*** Material provided ***
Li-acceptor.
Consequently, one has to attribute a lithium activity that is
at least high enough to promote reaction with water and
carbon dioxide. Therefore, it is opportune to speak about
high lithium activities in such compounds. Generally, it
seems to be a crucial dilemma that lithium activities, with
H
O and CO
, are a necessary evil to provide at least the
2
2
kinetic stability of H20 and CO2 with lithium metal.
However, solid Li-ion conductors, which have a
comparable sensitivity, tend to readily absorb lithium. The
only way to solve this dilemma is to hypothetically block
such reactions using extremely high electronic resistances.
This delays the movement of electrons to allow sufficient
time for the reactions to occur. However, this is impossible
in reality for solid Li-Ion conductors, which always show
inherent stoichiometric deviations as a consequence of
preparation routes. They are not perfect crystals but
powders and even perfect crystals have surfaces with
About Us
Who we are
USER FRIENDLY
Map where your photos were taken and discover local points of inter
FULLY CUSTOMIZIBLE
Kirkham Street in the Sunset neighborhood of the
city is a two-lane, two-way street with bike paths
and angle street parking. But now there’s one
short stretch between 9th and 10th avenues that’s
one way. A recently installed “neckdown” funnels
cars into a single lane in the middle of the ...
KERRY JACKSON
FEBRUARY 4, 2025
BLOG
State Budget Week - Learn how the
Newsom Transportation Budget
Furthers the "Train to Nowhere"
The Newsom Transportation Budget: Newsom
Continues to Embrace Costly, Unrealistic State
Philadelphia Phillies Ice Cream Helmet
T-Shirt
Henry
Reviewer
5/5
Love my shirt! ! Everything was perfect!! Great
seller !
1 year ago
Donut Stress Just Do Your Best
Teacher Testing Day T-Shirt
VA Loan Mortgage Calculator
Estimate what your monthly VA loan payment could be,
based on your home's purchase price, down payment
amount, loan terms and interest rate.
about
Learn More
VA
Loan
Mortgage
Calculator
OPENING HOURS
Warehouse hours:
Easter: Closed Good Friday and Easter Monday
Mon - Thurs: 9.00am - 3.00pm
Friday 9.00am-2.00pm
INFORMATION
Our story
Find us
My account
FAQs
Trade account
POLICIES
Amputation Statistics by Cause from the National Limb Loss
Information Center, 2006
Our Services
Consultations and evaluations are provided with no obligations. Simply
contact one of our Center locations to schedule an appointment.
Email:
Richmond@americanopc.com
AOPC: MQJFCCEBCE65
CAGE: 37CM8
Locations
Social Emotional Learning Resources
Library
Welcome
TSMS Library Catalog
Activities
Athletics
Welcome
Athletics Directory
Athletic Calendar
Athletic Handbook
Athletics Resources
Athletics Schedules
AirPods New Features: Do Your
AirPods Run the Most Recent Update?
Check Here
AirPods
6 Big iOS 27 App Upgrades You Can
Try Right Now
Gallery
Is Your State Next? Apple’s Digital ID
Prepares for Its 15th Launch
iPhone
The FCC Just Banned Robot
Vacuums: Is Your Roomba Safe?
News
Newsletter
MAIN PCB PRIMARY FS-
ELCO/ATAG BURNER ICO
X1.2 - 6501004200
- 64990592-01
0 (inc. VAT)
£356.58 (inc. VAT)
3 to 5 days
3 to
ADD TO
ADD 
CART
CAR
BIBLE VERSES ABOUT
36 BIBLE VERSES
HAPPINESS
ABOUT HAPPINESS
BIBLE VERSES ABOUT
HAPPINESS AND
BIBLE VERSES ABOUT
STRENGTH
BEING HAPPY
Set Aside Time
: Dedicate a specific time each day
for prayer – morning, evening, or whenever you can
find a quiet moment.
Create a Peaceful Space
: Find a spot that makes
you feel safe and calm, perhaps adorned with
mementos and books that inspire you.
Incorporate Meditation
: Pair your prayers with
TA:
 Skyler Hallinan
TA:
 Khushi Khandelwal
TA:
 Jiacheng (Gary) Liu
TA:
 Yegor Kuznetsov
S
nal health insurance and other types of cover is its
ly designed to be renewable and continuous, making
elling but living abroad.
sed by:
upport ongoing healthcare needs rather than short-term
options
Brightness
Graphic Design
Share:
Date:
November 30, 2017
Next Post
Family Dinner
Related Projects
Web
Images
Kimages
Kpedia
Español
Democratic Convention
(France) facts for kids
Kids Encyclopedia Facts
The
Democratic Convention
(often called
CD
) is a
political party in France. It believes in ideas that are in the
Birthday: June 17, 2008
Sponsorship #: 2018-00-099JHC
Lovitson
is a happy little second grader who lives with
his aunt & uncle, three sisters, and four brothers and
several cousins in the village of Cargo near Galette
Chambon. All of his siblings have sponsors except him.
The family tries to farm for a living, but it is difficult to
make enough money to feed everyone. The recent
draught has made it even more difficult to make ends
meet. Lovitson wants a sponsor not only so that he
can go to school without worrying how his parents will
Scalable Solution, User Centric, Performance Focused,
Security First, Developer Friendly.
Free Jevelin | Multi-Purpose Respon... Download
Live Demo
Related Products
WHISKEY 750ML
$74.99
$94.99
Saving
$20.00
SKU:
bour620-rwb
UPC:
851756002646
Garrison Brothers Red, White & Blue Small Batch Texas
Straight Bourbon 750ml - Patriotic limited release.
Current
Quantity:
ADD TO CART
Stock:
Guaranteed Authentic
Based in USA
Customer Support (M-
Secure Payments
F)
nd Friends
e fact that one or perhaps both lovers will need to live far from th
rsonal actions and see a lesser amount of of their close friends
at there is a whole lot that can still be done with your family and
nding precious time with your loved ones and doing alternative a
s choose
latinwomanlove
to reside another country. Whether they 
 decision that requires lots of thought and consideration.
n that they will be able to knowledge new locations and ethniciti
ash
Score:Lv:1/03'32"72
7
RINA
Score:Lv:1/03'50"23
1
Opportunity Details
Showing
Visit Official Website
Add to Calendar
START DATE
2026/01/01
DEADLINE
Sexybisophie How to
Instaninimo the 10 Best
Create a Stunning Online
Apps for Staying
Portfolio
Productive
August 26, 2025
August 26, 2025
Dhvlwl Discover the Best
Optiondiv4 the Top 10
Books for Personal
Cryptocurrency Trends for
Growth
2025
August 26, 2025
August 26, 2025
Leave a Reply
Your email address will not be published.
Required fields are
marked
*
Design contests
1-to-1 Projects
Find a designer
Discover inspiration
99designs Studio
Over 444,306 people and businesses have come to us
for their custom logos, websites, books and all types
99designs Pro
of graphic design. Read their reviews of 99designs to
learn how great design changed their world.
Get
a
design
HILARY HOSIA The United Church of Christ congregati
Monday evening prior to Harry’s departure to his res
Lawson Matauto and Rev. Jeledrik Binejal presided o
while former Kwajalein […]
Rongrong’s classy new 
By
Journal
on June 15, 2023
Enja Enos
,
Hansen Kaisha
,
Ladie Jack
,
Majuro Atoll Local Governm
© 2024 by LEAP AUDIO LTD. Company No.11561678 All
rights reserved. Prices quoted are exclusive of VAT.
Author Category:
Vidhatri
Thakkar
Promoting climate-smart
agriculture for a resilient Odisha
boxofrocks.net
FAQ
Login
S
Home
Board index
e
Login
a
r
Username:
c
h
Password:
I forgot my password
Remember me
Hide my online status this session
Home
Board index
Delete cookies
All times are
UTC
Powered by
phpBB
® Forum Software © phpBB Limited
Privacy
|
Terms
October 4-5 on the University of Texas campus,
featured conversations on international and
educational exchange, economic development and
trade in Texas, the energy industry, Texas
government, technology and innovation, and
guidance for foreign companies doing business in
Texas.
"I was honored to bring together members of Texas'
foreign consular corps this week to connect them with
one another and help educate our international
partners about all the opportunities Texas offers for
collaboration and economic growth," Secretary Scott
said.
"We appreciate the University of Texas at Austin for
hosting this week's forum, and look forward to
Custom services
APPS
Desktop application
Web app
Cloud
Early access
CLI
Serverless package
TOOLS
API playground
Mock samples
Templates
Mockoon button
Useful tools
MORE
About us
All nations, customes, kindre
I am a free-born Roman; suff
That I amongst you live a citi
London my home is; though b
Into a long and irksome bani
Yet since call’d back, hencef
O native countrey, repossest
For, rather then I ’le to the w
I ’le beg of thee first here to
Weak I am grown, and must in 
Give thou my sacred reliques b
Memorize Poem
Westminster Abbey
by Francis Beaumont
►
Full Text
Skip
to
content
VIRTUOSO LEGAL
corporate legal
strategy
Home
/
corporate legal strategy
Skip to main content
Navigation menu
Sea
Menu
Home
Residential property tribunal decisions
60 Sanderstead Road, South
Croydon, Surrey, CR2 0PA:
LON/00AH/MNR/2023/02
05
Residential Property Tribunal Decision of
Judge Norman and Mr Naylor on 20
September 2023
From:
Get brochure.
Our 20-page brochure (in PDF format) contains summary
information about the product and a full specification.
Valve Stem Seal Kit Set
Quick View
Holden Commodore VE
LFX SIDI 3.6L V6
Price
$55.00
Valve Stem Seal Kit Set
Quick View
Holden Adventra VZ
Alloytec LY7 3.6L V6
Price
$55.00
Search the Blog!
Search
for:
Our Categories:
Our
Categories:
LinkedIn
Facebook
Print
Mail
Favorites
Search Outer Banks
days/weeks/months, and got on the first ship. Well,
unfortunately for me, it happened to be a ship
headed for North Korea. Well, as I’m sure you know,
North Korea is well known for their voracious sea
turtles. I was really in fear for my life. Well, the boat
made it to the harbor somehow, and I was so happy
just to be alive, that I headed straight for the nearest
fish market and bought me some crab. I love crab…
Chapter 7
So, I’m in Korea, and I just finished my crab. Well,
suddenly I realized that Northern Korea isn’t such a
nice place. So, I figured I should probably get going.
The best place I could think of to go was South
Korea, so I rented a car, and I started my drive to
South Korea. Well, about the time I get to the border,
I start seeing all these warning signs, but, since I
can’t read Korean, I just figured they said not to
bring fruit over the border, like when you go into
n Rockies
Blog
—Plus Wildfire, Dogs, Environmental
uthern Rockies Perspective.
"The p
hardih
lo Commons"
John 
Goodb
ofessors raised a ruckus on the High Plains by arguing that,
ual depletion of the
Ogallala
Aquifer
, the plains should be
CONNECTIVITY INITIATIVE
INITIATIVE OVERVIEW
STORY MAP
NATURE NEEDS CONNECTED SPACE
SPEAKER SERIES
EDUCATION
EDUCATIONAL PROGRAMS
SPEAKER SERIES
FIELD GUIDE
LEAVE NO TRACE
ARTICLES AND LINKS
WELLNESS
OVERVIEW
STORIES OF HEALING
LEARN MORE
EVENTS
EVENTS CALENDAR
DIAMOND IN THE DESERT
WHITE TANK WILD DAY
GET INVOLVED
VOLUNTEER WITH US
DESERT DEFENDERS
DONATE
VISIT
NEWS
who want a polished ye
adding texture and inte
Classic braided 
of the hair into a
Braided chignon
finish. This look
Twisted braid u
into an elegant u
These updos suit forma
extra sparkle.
***
### Problem to work on
In the records above, the line with "Birthday: June 17, 2008" marks the start and the line with "meet. Lovitson wants" marks the end; copy that stretch exactly, both lines included, and nothing else.

### Written reply
Birthday: June 17, 2008
Sponsorship #: 2018-00-099JHC
Lovitson
is a happy little second grader who lives with
his aunt & uncle, three sisters, and four brothers and
several cousins in the village of Cargo near Galette
Chambon. All of his siblings have sponsors except him.
The family tries to farm for a living, but it is difficult to
make enough money to feed everyone. The recent
draught has made it even more difficult to make ends
meet. Lovitson wants a sponsor not only so that he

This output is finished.